#### SOURCE DATA
*** Block opens ***
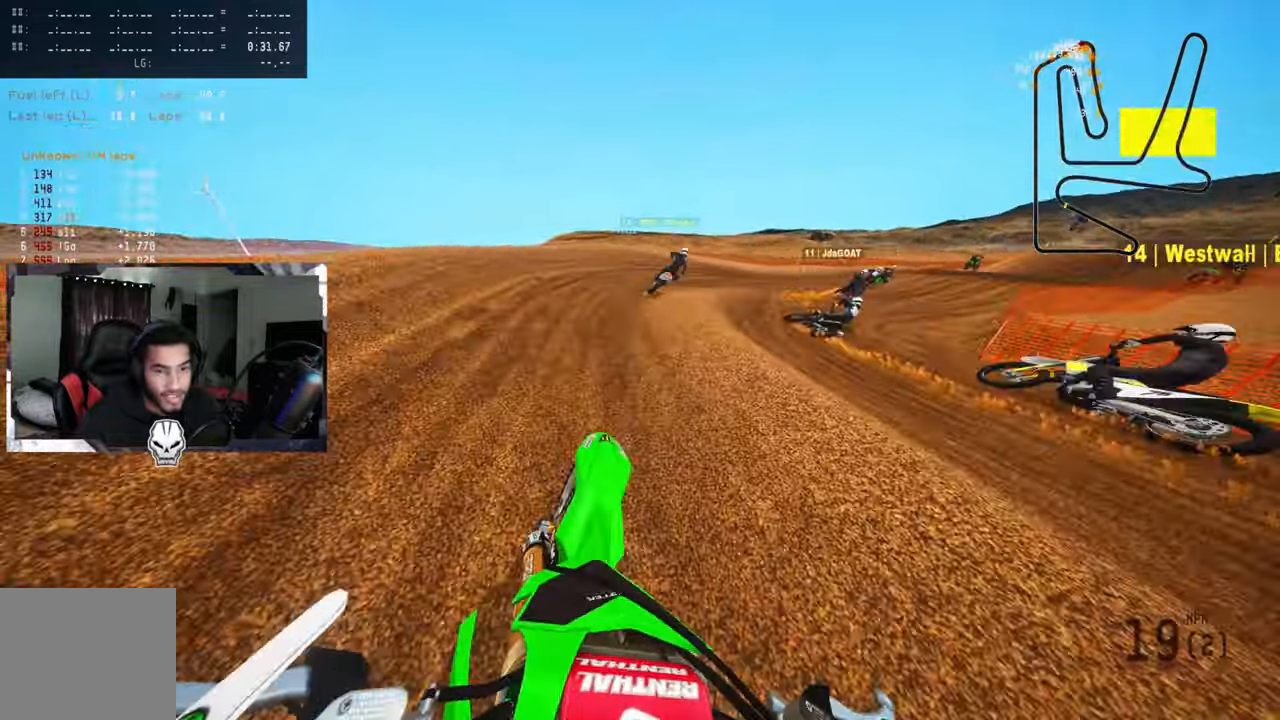
{"buttons": ["R2"], "left_stick": "up", "right_stick": "up-left", "events": []}
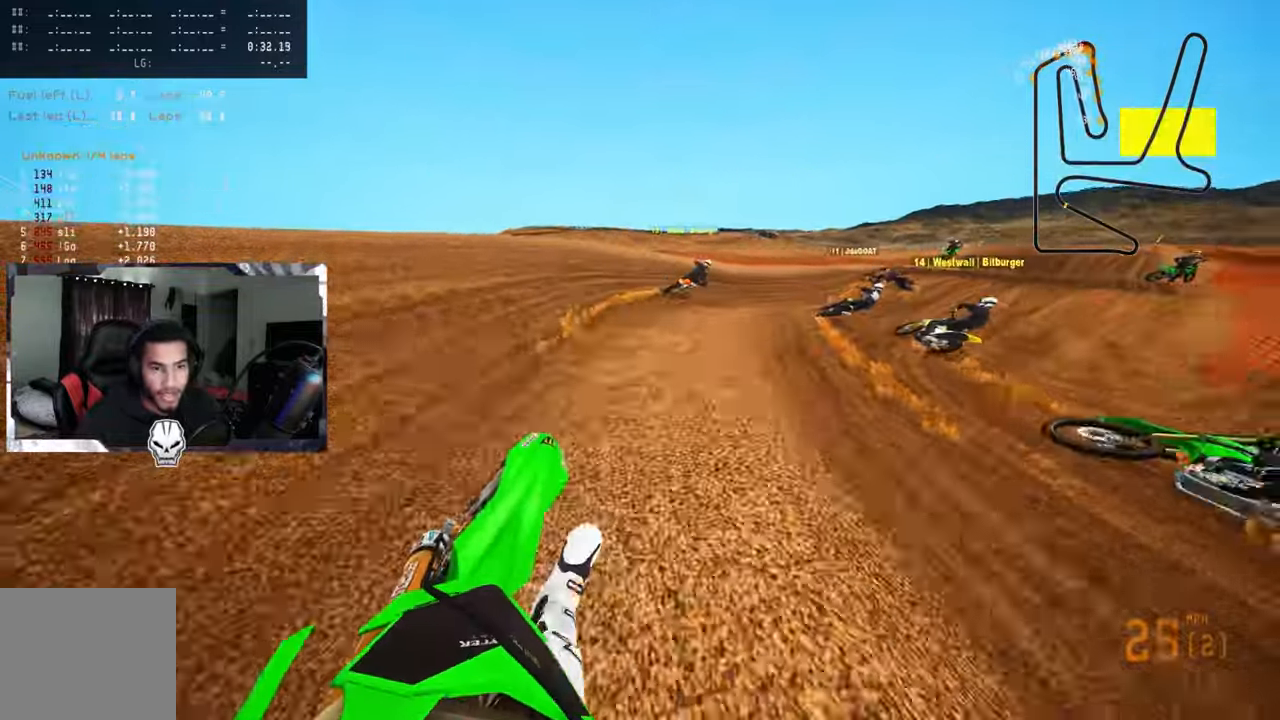
{"buttons": ["R2"], "left_stick": "up", "right_stick": "up-left", "events": [[183, "R2", "up"], [266, "R2", "down"], [350, "R2", "up"], [416, "R2", "down"]]}
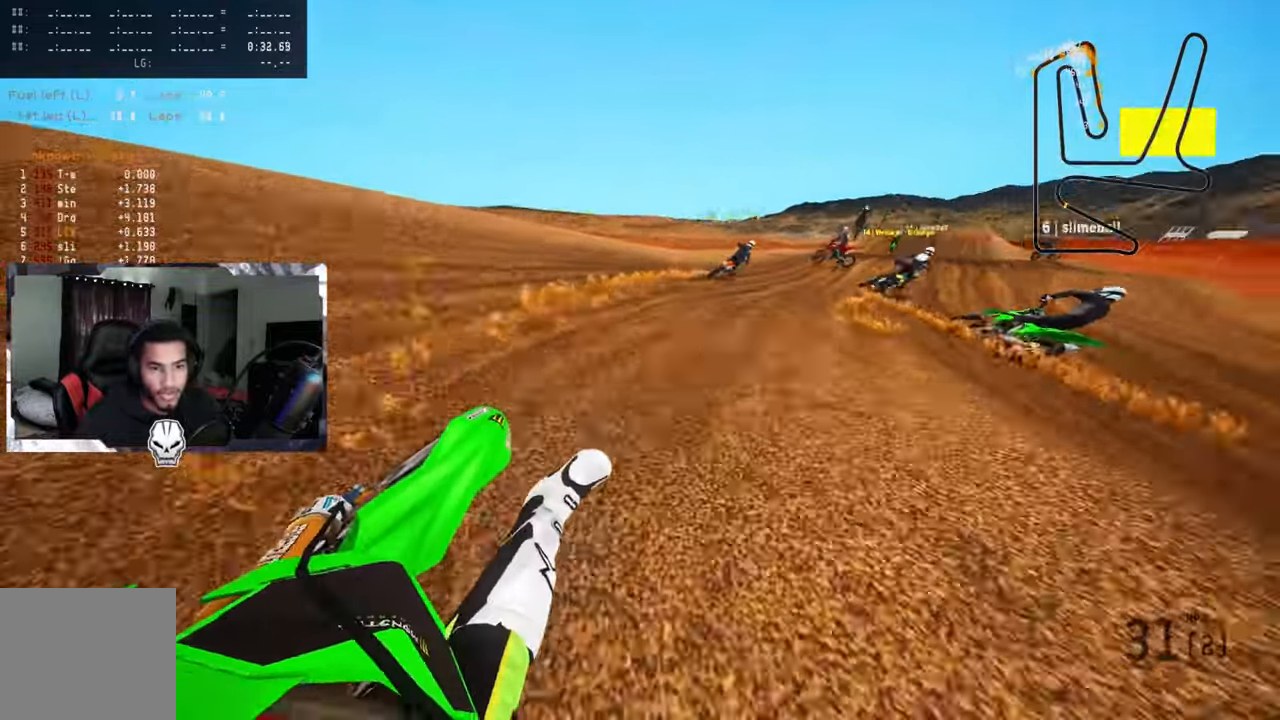
{"buttons": ["R2"], "left_stick": "up", "right_stick": "up-left", "events": [[16, "R2", "up"], [100, "R2", "down"], [200, "R2", "up"], [250, "R2", "down"]]}
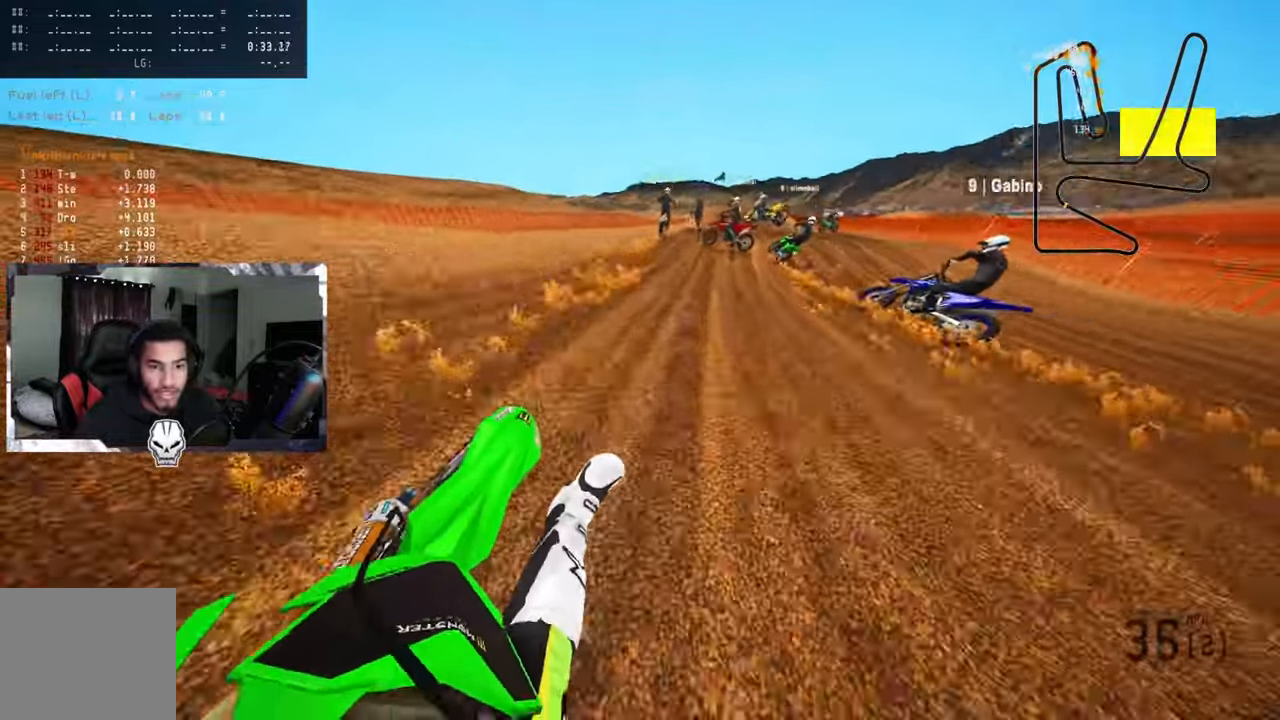
{"buttons": ["R2"], "left_stick": "up", "right_stick": "center", "events": [[100, "right_stick", "center"], [300, "R3", "down"], [416, "R3", "up"]]}
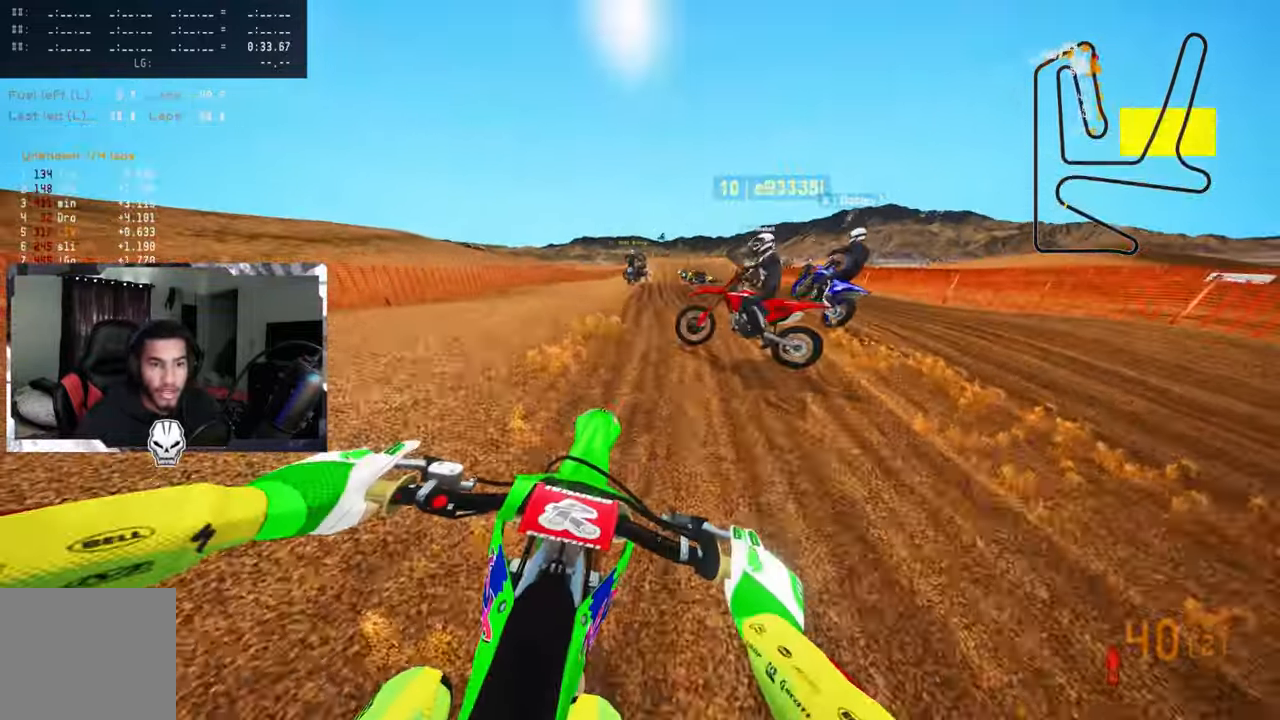
{"buttons": ["R2"], "left_stick": "up", "right_stick": "up", "events": [[417, "right_stick", "up"]]}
*** Block closes ***
Copy every record above exactly as written, but leave out the pictures.

#### ANSWER TO THE PROBLEM
{"buttons": ["R2"], "left_stick": "up", "right_stick": "up-left", "events": []}
{"buttons": ["R2"], "left_stick": "up", "right_stick": "up-left", "events": [[183, "R2", "up"], [266, "R2", "down"], [350, "R2", "up"], [416, "R2", "down"]]}
{"buttons": ["R2"], "left_stick": "up", "right_stick": "up-left", "events": [[16, "R2", "up"], [100, "R2", "down"], [200, "R2", "up"], [250, "R2", "down"]]}
{"buttons": ["R2"], "left_stick": "up", "right_stick": "center", "events": [[100, "right_stick", "center"], [300, "R3", "down"], [416, "R3", "up"]]}
{"buttons": ["R2"], "left_stick": "up", "right_stick": "up", "events": [[417, "right_stick", "up"]]}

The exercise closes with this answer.